No meio do caminho da crítica tinha um poema
Escrito em 1924, publicado pela primeira vez em 1928, "No Meio do Caminho" virou uma espécie de "poema-celebridade" em 1930, ao ser incluído em "Alguma Poesia", o livro de estreia de Carlos Drummond de Andrade (1902-1987). Foi, a partir de então, objeto de um sem número de chacotas, ironias e, para muitos críticos, se tornou a forma mais fácil de alvejar o modernismo.

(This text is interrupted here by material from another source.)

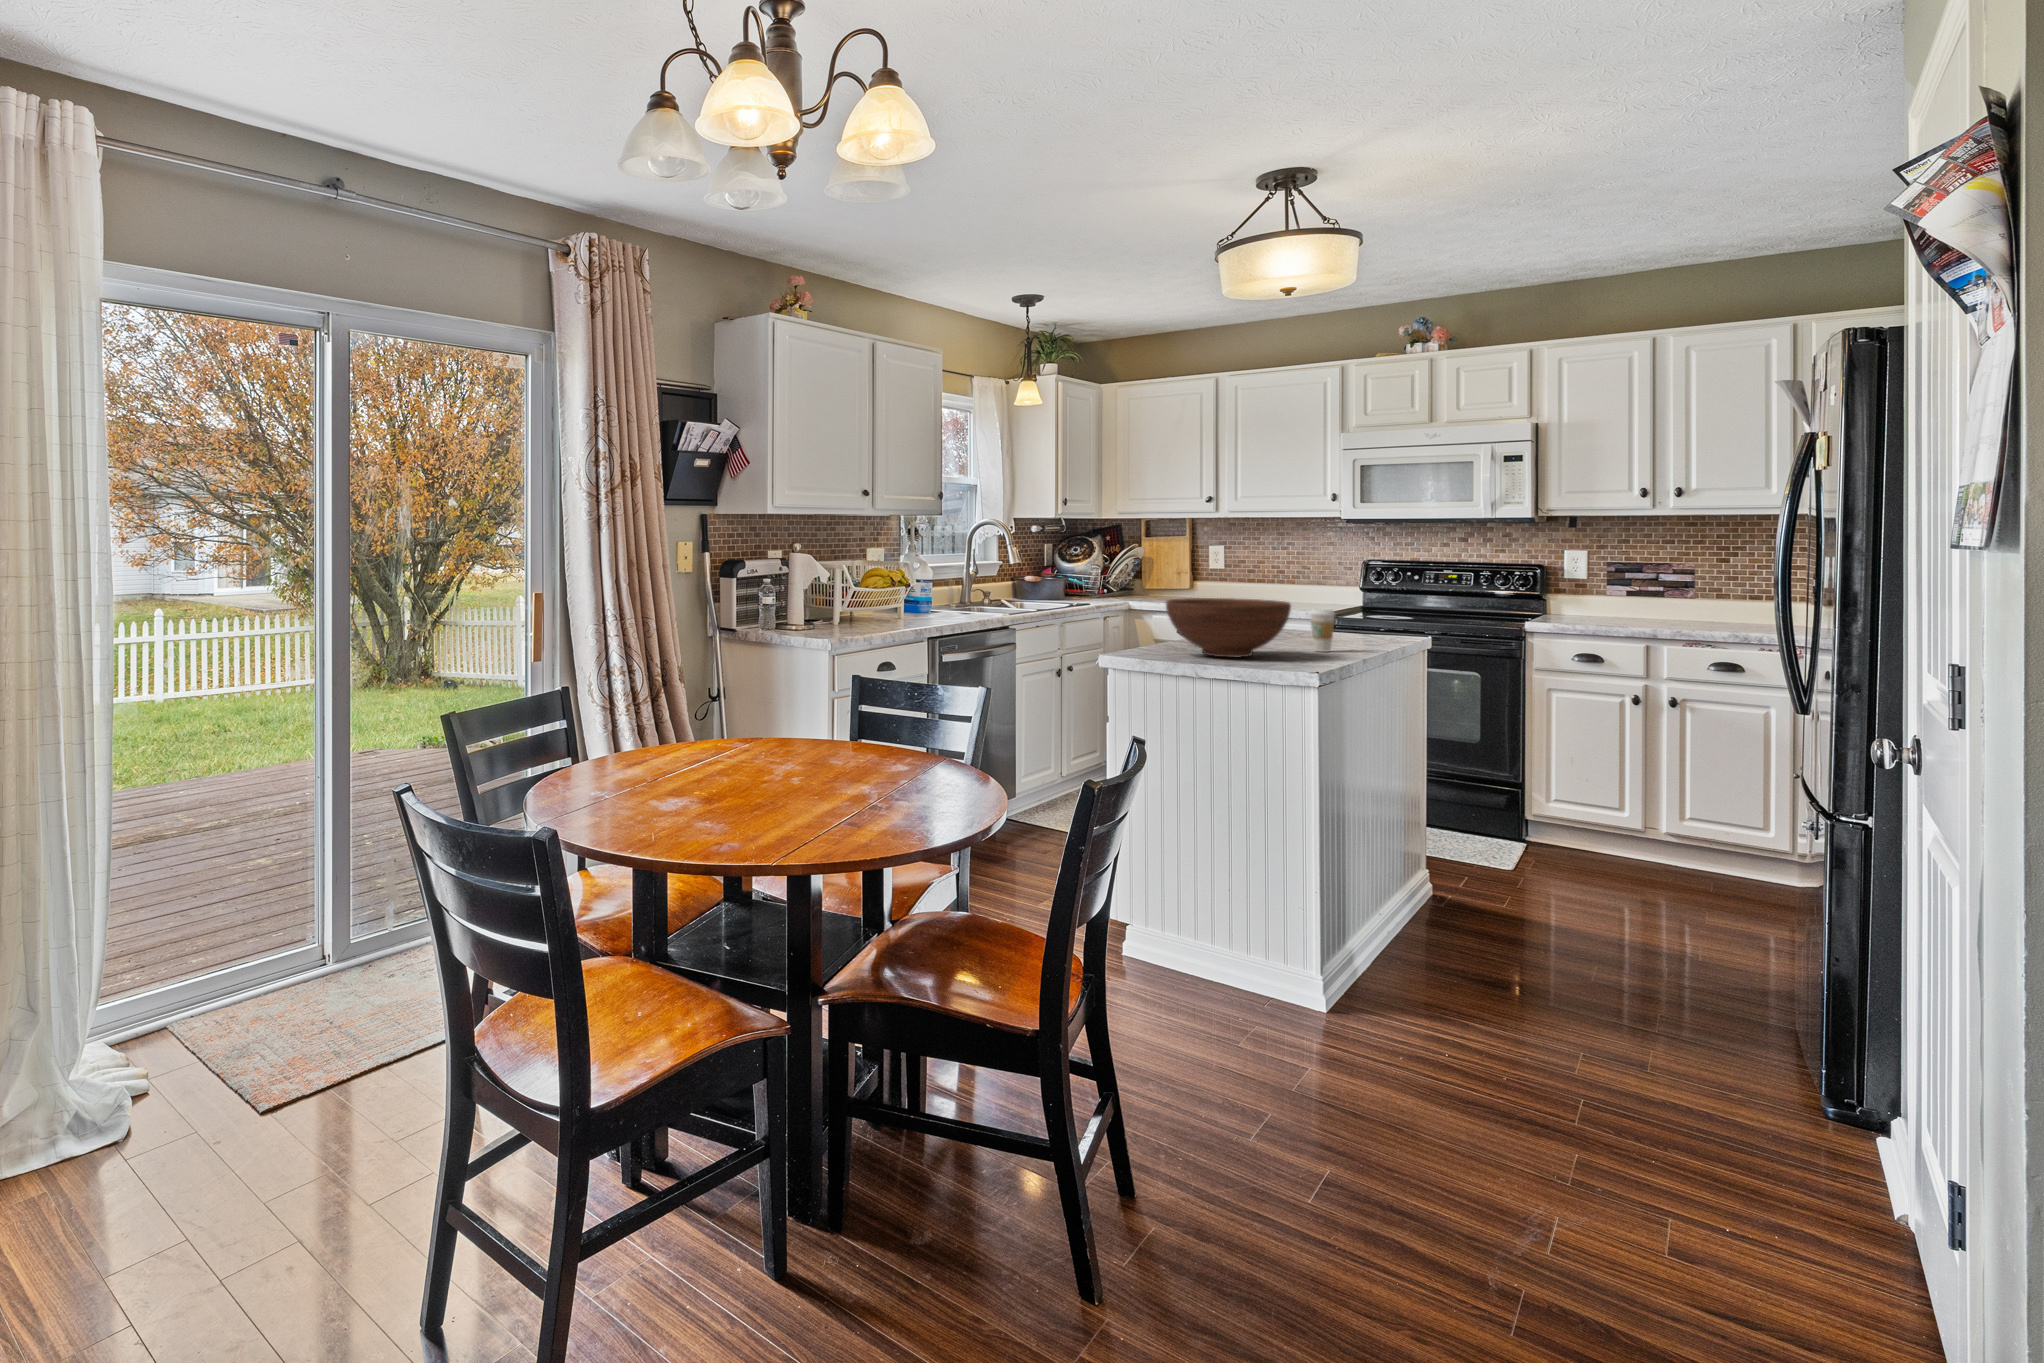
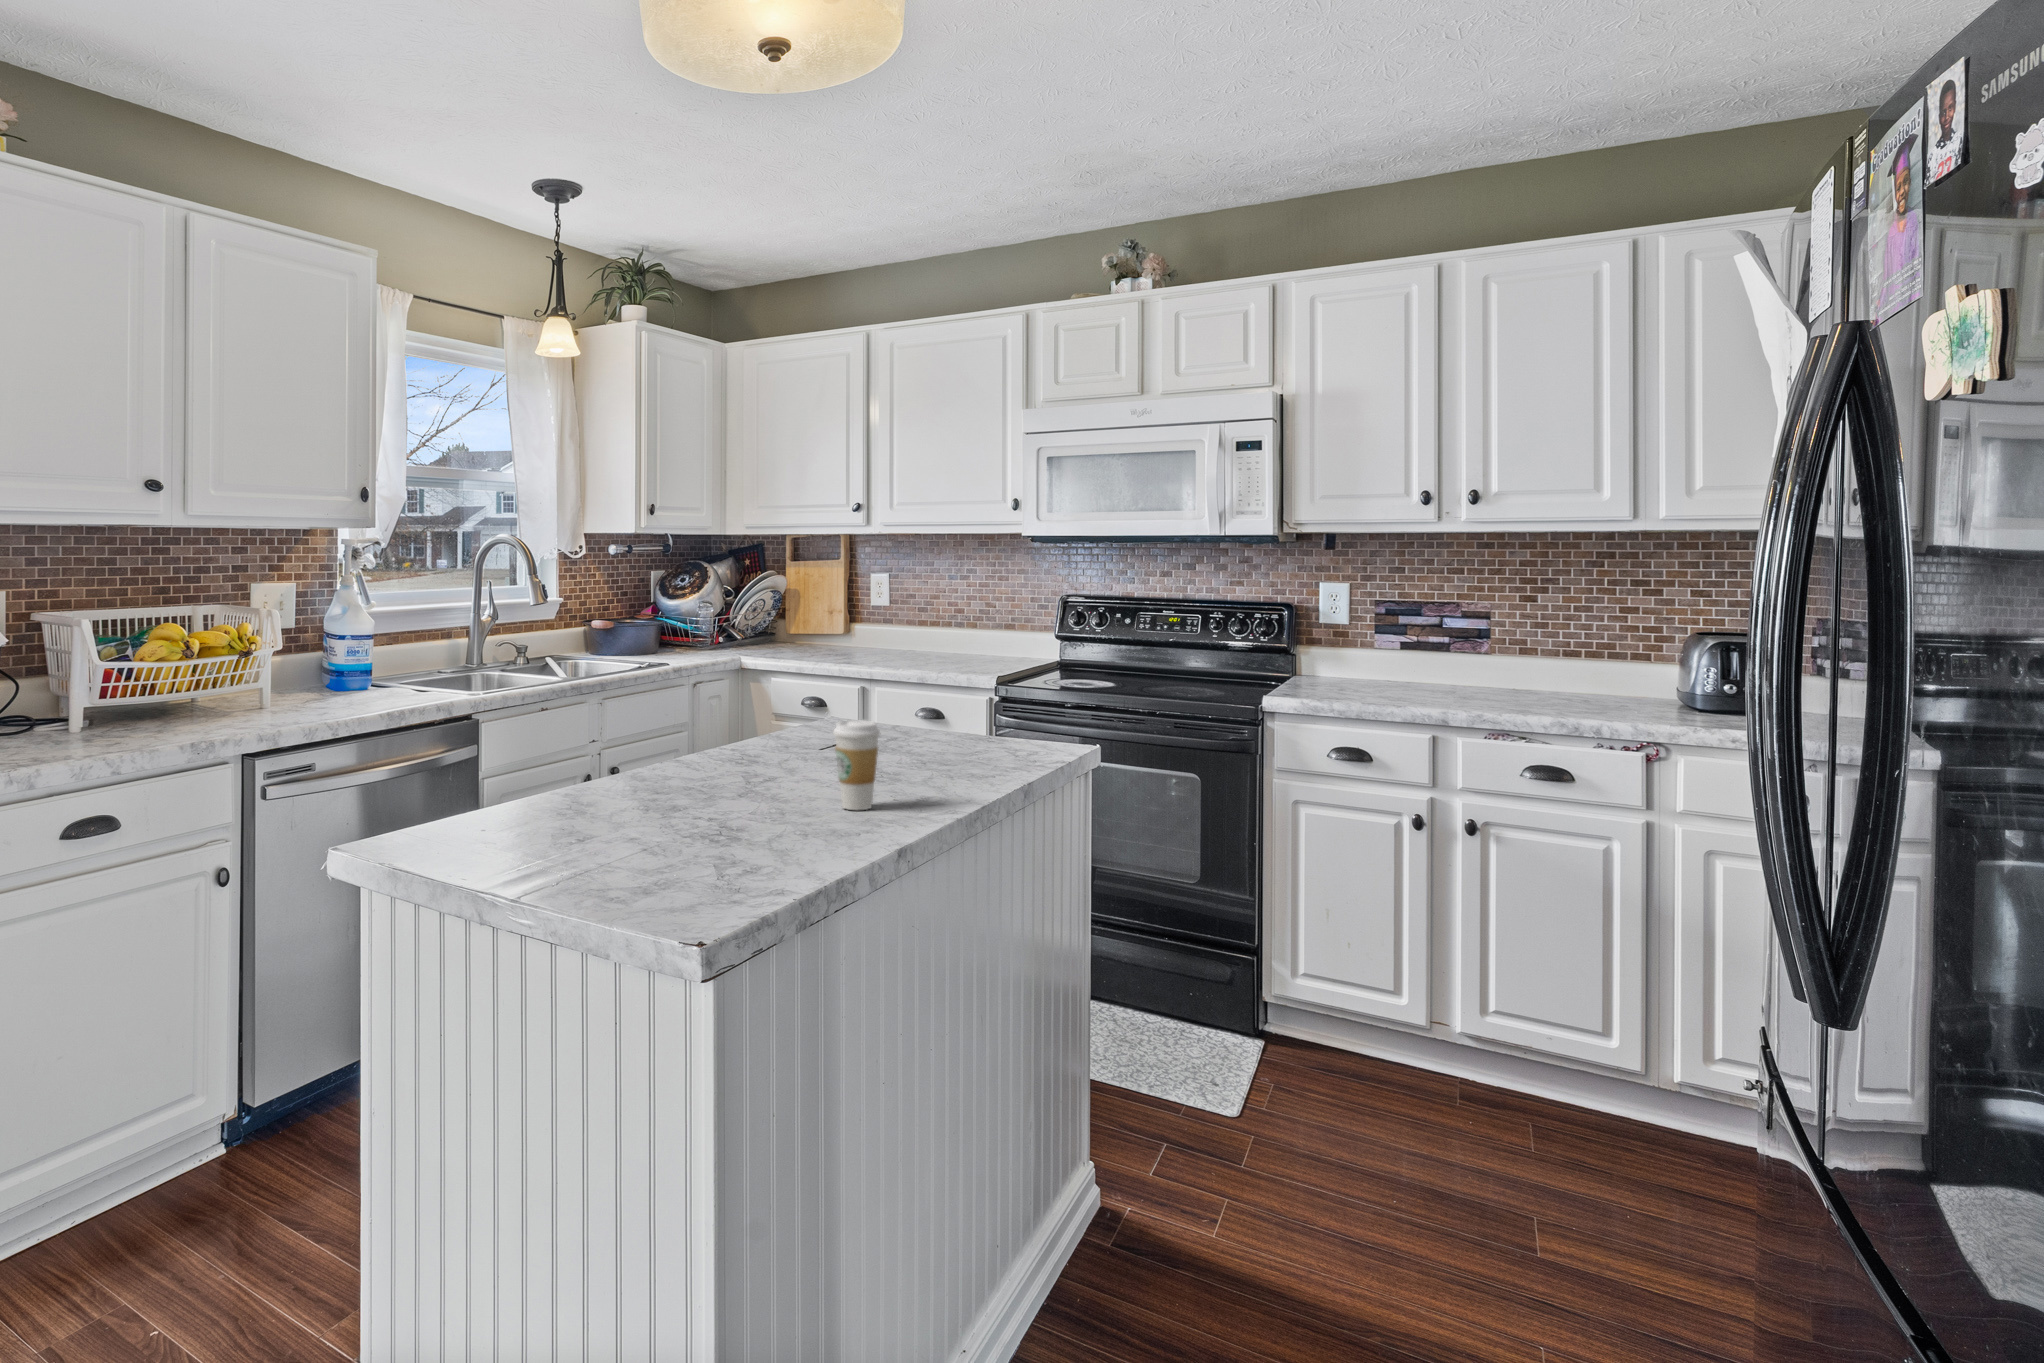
fruit bowl: present [1166,598,1291,658] -> none [504,704,758,847]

Em 1967, Drummond surpreendeu a todos com a publicação de "Uma Pedra no Meio do Caminho – Biografia de um poema". O livro traz centenas de textos com críticas, comentários, observações e referências ao poema – em particular, aos dois versos célebres: "No meio do caminho tinha uma pedra / Tinha uma pedra no meio do caminho".
É um livro "divertidíssimo", como descreve o poeta Eucanaã Ferraz, responsável pela publicação de uma nova edição, ampliada e caprichada (Instituto Moreira Salles, 344 págs., R$ 50).
Duas são as principais diversões desta "Biografia de um poema". A primeira, que salta aos olhos, é acompanhar hoje como tantos críticos não foram capazes de compreender a originalidade do poema e reagiram a ele com pedras. "Malfadado Drummond", "patusco", um regresso "à idade da pedra" são alguns dos qualificativos dados ao poeta e a seu poema por parte da crítica da época.
O segundo divertimento do livro é o que ele nos oferece de pistas sobre o perfil do próprio Drummond. Durante anos, ele colecionou absolutamente tudo que se escreveu sobre ele e seus versos famosos. "Uma Pedra no Meio do Caminho – Biografia de um poema" é organizado em capítulos que lembram pastas de arquivo – "Reação pelo ridículo", "Muita gente irritada", "Crítica pessoal", "Das Incompreensões", "Os amigos da pedra", "Etiquetas coladas ao autor", etc. etc. etc…
Zeloso, Drummond não deixa passar nada. Captura até notinhas em jornais, que citam os versos do poema ao brincarem com outros assuntos, como esta menção no "O Globo", de 1948: "Amigos da Pedra – Acaba de ser eleita a diretoria da Sociedade Amigos da Pedra de Guaratiba. – Se fosse só Amigos da Pedra, apostaríamos que o presidente seria o Carlos Drummond – comenta o Álvaro Lins."
Por fim, como observou o escritor Bernardo Carvalho na "Folha", o livro oferece um terceiro atrativo: "Nem por isso ele deixa de fazer pensar que o alívio promovido pela consagração do justo e pela ridicularização do erro, embora resultado de um esforço de inteligência, pouco contribui para que vejamos melhor como a estupidez se renova e se dirige a novos objetos".
Em outras palavras, escreve Carvalho, ver como os críticos se enganaram com Drummond não é garantia que os nossos contemporâneos não estejam se enganando com outros autores. Escreve ele:
A cegueira é sempre outra. A pedra de Drummond já não atravanca o caminho de nenhum crítico (o que é um avanço), nem mesmo daquele que corresponde hoje ao antimodernista da época do poema. E que certamente seguirá se deleitando com um livro divertido como esse, identificando-se com a boa crítica (porque ninguém quer se identificar com imbecis), no conforto da chancela da história, pronto para perpetrar novos estragos no presente.
Em tempo: No site do IMS é possível ver um vídeo com a leitura de "No Meio do Caminho" em doze diferentes línguas. A página reproduzida acima é da primeira edição de "Alguma Poesia", de 1930.